DILD (Sonho Lúcido induzido no sonho) é uma mais maneiras mais comuns de as pessoas obterem lucidez. Habitualmente, se as pessoas tiverem sonhos lúcidos casuais, eles são normalmente DILDs. Isto apenas indica que o sonhador ficou ciente de que está a sonhar, estando no entanto ainda dentro do sonho. DILD (e WILD) representam “categorias”, nas quais outras técnicas são usadas para atingir lucidez de uma maneira específica. DILDs não são tão confiáveis como WILDs apesar de tudo, porque não entras directamente no sonho de forma consciente, tornando a experiência mais esporádica (ainda que eles requeiram menos tempo, e se possam tornar sólidos se aplicada a paciência necessária, e são mais fáceis) mas com prática consegues facilmente atingir lucidez via DILD, com diversas técnicas. Habituando-se a ser céptico do meio envolvente, aprendendo os teus sinais oníricos, ser confiante (sem stressar) etc, são óptimas maneiras de começar.

*Existem variadas maneiras para atingir um DILD*

MILD, diz-se, é o método principal para produzir um DILD (especialmente durante um WBTB). Outras maneiras para atingir um DILD incluem (como descrito anteriormente) – consciência geral, testes de realidade, intenção, incubação de sonhos, sinais oníricos, meditação, foco, uso de mantras e suplementos (a maioria destes pode ser conjugada com MILD); para além de outras técnicas.

*Técnicas*
*MILD*: Sonho lúcido induzido por Mnemónica – antes de ir para a cama, afirma para ti mesmo que vais ganhar lucidez num sonho usando mantras, meditação, etc. ou seja, de qualquer modo que consigas. O objectivo é reafirmares para ti próprio que vais ficar lúcido nos teus sonhos.

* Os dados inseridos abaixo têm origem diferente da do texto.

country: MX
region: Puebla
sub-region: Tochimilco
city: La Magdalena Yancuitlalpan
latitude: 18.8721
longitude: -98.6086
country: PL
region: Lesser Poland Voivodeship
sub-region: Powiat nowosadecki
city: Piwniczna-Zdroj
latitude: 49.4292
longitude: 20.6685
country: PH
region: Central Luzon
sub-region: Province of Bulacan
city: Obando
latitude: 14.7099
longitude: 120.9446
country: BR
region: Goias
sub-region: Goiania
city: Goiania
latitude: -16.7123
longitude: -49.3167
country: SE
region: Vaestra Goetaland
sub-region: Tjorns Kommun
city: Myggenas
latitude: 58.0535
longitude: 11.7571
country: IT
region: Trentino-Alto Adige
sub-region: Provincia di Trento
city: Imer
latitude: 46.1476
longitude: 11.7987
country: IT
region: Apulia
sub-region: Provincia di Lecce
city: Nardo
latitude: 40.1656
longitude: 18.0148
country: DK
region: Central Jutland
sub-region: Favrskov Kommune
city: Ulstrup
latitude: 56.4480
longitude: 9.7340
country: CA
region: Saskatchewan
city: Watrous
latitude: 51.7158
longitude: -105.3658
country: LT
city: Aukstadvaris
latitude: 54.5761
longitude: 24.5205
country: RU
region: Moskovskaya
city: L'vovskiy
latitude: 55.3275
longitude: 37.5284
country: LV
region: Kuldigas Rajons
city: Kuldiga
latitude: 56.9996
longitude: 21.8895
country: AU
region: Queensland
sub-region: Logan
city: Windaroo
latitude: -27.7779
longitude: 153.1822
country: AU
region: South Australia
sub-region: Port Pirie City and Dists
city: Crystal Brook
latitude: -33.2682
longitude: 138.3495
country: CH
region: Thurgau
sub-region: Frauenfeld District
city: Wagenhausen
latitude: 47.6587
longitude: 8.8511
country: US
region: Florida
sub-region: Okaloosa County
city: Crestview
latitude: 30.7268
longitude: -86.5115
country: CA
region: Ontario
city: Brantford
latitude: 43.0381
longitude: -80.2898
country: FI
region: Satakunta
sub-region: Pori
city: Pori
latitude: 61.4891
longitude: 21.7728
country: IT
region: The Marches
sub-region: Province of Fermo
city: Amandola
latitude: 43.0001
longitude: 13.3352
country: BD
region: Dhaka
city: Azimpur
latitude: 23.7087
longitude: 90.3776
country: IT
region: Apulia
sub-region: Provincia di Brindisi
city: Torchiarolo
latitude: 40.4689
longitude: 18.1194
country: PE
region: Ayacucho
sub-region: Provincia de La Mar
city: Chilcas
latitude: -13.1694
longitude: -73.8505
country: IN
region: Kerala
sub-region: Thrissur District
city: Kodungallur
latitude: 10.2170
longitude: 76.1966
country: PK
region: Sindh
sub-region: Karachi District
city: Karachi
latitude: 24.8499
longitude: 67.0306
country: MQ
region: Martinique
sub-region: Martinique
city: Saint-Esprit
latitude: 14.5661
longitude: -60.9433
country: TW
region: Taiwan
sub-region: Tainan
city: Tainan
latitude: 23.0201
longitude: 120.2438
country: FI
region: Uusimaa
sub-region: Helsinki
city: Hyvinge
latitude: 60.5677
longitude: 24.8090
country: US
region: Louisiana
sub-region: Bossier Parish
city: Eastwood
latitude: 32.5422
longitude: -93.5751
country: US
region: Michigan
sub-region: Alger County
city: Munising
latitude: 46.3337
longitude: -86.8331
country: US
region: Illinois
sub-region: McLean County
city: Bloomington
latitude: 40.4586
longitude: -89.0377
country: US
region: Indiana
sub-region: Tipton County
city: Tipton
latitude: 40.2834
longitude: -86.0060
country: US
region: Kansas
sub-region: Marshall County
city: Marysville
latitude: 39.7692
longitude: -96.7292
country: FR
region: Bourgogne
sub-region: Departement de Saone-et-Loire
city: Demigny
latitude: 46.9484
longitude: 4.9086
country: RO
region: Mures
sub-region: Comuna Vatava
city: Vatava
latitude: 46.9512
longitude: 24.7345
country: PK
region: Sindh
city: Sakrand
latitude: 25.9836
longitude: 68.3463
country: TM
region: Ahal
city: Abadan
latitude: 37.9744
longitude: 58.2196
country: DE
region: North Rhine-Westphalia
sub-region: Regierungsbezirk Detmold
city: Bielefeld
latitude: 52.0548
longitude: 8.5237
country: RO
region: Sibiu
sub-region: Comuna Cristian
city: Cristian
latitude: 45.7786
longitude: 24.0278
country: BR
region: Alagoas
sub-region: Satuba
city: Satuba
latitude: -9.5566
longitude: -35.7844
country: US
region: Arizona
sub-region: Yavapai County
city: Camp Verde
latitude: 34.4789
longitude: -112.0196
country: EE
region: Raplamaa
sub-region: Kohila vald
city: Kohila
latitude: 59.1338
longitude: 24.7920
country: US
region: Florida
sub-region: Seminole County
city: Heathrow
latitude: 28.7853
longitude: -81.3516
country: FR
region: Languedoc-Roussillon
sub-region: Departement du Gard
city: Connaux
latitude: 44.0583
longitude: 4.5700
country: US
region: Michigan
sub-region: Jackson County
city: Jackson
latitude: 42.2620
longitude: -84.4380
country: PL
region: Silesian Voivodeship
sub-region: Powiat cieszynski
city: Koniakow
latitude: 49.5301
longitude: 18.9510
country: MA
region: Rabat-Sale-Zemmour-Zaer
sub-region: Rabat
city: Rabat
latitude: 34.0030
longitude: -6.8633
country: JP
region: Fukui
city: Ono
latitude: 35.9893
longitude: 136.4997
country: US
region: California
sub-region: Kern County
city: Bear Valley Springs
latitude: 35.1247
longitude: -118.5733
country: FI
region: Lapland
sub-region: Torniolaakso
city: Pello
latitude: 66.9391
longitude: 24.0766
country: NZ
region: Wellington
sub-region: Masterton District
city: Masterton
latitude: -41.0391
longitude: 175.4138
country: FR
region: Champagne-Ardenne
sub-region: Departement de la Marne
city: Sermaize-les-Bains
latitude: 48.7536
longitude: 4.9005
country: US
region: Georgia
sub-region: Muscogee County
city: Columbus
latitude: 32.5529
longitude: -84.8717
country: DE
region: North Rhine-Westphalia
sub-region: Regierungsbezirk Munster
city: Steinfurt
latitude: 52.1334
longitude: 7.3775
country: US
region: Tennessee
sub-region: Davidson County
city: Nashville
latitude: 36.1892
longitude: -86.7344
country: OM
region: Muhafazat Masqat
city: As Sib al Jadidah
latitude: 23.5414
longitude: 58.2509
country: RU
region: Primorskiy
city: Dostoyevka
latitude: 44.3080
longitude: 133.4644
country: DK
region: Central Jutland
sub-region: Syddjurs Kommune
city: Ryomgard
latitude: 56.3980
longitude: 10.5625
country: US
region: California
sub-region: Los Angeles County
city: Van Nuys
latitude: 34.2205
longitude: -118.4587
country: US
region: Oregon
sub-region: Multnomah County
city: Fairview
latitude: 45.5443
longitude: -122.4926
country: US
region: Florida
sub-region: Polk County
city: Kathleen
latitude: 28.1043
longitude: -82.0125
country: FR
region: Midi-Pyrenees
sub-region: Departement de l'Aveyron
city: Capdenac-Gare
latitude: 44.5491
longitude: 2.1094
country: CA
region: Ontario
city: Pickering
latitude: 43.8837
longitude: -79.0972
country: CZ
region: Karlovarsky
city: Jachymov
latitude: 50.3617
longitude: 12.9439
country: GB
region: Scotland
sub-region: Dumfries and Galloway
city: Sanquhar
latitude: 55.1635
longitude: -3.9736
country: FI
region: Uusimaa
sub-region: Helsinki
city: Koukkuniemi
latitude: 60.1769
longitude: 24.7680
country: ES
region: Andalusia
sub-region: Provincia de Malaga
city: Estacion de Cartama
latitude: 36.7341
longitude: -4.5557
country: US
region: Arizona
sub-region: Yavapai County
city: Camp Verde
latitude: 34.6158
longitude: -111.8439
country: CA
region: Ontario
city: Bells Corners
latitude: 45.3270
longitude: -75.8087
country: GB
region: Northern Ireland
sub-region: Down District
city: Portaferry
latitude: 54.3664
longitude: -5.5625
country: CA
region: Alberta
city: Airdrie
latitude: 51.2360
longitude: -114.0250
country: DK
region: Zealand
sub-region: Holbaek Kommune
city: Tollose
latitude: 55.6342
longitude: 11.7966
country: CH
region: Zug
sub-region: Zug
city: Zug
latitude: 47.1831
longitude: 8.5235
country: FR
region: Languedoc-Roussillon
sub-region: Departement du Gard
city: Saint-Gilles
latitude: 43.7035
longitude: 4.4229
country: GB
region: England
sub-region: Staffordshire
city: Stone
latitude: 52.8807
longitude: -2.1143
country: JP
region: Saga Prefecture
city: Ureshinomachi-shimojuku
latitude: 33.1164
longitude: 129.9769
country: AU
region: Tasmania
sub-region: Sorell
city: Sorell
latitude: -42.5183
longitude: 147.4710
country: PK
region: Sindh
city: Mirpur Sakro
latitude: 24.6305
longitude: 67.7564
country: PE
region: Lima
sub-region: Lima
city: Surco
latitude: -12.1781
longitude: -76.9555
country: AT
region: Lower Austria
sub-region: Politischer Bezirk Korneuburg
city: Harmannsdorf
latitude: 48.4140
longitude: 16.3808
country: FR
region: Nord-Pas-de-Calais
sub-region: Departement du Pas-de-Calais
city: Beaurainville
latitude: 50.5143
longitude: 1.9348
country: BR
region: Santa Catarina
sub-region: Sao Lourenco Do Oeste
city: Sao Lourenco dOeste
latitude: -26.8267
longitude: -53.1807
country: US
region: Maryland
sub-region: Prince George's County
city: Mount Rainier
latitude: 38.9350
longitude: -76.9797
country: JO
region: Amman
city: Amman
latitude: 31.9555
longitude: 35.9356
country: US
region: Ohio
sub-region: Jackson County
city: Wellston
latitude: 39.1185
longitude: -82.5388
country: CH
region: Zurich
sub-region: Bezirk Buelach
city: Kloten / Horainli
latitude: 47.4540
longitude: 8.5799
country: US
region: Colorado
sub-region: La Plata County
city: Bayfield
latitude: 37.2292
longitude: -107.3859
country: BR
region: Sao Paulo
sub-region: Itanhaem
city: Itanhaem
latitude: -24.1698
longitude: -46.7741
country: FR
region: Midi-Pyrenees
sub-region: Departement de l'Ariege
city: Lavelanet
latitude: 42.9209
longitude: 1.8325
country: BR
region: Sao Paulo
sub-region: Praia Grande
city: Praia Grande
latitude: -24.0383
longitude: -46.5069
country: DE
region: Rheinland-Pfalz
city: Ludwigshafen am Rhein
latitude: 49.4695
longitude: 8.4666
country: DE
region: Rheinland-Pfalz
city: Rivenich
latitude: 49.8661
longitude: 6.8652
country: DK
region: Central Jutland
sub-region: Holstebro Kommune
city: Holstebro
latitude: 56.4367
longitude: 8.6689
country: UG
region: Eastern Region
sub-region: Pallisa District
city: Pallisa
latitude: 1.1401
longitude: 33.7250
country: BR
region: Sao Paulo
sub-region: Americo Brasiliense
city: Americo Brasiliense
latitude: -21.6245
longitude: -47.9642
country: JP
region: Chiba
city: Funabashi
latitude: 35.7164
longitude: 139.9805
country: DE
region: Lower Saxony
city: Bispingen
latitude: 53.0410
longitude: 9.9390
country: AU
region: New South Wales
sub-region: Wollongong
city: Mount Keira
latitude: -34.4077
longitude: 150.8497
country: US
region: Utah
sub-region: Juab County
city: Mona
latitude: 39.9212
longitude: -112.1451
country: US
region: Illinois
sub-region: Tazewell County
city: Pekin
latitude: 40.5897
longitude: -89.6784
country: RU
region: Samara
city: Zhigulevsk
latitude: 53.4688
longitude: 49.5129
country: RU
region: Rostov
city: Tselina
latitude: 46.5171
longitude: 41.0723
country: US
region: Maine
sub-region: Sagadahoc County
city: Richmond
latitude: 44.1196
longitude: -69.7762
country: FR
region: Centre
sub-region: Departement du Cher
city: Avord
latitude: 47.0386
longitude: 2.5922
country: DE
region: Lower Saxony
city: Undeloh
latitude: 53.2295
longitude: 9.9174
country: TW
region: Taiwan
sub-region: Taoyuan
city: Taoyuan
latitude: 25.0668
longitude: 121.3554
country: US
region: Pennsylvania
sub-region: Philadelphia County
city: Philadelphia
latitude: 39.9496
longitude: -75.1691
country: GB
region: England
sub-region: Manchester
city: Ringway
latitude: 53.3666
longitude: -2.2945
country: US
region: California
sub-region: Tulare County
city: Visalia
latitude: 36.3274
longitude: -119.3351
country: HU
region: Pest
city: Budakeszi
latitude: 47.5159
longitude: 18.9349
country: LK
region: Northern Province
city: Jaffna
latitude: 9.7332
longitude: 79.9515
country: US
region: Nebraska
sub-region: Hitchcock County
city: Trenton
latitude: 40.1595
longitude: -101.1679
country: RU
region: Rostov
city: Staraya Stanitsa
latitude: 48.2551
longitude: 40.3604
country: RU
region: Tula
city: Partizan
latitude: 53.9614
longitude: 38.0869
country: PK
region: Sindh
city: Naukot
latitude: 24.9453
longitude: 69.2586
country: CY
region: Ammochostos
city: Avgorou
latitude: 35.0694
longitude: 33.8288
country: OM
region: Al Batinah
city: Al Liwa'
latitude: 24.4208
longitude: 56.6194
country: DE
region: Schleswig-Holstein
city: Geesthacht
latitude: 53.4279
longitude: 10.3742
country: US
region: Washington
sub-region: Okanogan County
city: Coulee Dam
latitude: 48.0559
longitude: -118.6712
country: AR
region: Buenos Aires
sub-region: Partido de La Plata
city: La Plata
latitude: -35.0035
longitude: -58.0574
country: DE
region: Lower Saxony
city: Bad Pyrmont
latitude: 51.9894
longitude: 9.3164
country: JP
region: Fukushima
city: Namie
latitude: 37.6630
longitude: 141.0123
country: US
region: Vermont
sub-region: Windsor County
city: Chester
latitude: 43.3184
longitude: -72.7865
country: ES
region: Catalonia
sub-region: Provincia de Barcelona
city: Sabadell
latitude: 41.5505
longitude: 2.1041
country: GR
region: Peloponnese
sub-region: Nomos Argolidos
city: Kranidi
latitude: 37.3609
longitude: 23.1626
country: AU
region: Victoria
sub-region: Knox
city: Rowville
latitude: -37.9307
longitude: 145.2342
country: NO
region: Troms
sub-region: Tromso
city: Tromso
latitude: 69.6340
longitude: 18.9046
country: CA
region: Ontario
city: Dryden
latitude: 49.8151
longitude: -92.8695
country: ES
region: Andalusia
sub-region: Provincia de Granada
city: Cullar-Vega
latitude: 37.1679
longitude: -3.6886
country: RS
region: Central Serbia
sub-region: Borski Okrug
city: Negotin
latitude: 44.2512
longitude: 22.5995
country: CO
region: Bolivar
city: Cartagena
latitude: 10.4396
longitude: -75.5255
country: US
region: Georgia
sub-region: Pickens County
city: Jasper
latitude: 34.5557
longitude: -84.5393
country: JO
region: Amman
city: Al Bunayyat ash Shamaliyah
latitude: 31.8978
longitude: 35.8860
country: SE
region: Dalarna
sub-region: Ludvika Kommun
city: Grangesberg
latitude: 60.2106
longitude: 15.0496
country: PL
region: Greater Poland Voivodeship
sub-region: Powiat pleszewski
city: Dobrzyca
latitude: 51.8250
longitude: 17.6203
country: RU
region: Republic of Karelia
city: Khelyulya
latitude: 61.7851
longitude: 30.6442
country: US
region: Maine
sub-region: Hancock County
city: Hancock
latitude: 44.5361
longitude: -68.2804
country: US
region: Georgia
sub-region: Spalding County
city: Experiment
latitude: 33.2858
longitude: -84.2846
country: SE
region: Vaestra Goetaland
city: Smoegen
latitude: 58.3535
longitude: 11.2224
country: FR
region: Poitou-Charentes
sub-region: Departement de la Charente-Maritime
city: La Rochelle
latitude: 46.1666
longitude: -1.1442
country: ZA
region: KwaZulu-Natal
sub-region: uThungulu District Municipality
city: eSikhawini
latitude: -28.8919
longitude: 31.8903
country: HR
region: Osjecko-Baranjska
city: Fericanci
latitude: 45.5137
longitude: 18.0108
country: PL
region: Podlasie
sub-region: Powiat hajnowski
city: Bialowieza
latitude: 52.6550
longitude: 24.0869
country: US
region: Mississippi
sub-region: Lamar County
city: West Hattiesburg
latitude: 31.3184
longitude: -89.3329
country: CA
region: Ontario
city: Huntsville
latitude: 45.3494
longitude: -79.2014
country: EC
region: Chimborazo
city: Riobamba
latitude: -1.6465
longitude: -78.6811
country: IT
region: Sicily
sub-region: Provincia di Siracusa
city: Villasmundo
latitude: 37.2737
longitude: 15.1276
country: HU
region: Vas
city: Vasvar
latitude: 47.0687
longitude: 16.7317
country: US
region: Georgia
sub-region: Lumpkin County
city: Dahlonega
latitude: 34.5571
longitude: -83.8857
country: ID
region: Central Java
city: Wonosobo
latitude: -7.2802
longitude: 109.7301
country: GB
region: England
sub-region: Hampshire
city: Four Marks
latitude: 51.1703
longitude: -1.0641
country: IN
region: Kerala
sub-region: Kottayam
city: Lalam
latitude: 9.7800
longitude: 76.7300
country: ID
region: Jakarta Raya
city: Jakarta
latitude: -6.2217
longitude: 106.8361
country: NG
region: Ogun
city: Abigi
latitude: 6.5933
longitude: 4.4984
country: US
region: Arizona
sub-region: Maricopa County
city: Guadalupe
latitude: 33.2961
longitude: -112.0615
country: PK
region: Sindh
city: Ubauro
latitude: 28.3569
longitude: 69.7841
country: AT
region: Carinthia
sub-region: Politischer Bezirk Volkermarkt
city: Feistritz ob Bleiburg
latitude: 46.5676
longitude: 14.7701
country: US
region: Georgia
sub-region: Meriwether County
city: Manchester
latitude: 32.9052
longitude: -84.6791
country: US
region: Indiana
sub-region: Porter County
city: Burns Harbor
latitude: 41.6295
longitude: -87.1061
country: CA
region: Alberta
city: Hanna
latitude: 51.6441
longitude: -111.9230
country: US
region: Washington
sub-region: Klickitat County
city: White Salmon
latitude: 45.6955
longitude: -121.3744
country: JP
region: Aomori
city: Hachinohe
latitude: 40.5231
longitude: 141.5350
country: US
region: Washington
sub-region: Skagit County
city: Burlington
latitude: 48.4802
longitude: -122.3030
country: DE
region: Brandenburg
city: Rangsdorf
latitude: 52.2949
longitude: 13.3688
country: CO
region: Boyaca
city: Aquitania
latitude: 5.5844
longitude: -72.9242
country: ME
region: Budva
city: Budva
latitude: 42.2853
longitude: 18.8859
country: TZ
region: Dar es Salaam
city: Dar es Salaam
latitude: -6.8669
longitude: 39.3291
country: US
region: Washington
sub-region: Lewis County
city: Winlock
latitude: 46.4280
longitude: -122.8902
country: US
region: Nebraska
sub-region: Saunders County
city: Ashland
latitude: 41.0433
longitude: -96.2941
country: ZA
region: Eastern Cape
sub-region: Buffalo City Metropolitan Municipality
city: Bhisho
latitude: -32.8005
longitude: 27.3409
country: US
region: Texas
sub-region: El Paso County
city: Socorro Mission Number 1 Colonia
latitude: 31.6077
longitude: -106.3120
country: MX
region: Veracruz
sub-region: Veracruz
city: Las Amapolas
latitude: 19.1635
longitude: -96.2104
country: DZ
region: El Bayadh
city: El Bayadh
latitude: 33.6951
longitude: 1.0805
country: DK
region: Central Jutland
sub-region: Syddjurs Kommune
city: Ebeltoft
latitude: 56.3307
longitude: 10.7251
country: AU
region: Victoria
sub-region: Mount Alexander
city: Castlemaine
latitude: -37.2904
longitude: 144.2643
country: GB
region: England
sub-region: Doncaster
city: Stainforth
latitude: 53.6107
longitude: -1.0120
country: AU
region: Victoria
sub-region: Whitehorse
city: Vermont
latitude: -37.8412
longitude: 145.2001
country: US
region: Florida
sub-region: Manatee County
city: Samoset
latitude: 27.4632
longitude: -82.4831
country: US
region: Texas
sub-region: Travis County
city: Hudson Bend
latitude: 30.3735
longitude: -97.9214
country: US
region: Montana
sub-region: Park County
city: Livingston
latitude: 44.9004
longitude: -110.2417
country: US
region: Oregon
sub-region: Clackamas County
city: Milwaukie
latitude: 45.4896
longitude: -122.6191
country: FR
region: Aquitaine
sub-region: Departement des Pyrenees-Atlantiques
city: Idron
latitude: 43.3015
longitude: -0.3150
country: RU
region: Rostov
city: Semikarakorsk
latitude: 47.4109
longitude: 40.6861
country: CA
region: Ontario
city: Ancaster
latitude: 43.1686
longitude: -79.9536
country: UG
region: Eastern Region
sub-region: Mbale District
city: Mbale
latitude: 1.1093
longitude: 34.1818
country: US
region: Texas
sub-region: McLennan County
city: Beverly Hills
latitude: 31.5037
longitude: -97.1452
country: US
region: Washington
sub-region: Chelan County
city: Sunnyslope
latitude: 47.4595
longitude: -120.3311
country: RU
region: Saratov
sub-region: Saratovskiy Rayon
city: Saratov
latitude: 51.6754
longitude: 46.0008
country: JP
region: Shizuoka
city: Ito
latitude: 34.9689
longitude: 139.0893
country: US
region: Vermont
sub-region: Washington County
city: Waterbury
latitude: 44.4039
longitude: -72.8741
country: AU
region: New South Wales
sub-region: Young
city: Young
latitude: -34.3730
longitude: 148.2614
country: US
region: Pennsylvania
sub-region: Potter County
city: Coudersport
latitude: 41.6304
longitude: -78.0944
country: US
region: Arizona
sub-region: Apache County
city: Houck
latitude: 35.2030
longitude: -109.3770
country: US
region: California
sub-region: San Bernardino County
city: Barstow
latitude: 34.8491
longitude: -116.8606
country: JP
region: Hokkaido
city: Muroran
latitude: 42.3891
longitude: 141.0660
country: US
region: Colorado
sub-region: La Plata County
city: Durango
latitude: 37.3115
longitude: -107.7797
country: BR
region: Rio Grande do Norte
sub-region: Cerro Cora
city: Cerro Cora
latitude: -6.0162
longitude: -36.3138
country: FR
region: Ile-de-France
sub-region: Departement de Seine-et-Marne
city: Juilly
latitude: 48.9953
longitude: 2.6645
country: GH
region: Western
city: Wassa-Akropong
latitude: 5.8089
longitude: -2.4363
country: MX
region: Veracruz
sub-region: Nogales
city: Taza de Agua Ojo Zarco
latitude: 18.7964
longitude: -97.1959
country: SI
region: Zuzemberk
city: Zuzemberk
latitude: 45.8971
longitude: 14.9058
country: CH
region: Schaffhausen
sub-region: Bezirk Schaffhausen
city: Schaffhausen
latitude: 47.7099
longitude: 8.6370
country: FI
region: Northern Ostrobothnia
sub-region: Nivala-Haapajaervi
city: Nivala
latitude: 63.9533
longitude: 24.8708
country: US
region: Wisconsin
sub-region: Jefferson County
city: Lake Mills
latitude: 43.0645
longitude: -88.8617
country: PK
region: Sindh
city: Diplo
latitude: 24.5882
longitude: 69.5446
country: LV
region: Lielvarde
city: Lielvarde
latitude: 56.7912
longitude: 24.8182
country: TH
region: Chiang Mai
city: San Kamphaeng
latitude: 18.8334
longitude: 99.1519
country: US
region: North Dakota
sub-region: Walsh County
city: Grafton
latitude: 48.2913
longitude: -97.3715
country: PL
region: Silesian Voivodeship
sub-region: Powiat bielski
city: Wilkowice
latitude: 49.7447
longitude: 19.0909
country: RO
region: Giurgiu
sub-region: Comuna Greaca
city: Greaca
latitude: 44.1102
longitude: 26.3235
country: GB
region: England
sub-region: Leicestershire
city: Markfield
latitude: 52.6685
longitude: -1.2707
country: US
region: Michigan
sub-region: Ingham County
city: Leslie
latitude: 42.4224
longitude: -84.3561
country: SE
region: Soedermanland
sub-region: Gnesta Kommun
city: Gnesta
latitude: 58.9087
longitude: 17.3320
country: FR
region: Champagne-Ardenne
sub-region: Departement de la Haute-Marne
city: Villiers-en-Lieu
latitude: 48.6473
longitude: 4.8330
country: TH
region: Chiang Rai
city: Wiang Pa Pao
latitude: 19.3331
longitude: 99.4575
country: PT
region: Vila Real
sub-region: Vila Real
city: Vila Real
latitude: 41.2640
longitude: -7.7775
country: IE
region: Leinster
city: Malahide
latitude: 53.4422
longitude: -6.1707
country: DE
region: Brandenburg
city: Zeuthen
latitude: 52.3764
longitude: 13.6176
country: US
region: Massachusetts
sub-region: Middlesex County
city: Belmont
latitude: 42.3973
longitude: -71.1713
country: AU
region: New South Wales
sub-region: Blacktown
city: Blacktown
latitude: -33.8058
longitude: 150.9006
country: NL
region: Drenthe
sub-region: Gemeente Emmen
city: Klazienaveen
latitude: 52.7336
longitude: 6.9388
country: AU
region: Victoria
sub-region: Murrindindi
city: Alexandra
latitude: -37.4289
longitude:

*Testes de realidade*: TR’s são provavelmente uma das maiores ajudas para obter DILDs. Se ganhares o hábito de os praticar, as tuas chances de atingir um DILD sobem consideravelmente. Quando fazes um teste de realidade queres levar o teu tempo com o mesmo. Alguns dos testes de realidade mais comuns são tapar o nariz e tentar respirar, puxar o teu dedo da mão para ver se estica, verificar relógios e outro tipo de objectos semelhantes. De uma forma geral, o próprio questionamento é um teste de realidade. Está atento a pessoas que agem de modo engraçado, observa o meio envolvente o maior número de vezes que conseguires. Se algo estranho acontecer, faz um teste de realidade. Apenas certifica-te que não os fazes de ânimo leve ou com pouca consciência da tua acção, fazê-los um hábito mecânico não resulta. Questiona-te profundamente sobre se estás a sonhar.

*Sinais oníricos*: Os sinais oníricos são elementos que frequentemente aparecem nos teus sonhos. Seja uma pessoa, um local, um objecto, uma emoção, ou qualquer outra coisa. Se usares um jornal dos sonhos, tu podes lê-lo e encontrar elementos recorrentes. Se te tornares consciente destes elementos que se repetem nos teus sonhos, podes treinar-te para ficares mais ciente deles. Se possível, sempre que vires este elemento (local, pessoa, sensação, objecto, etc), faz um teste de realidade. Isto vai ajudar-te a transpor o hábito para os teus sonhos pois estás a ganhar consciência sempre que ocorre, ajudando-te a ficar lúcido.

*Incubação de sonhos*: a incubação de sonhos é uma espécie de combinação entre visualização e MILD. O objectivo é implantares determinado pensamento e/ou ideia no tu sonho. Imagina determinada situação, simples por sinal, onde te vês a realizar um teste de realidade e ganhar lucidez. Podes mesmo imaginar o que farias como se estivesses mesmo no sonho. Continua a repetir o exercício várias vezes. Quando estás na cama pronto a dormir, quando acordas, a meio da noite ou ao fazeres um WBTB, imagina os detalhes e representa-te como se estivesses mesmo lúcido. De outra maneira também podes concretizar o exercício, mas visualizando apenas até determinado momento, sem teres de te imaginar obrigatoriamente a tornares-te lúcido. Isto vai ajudar-te se quiseres sonhar com algo específico.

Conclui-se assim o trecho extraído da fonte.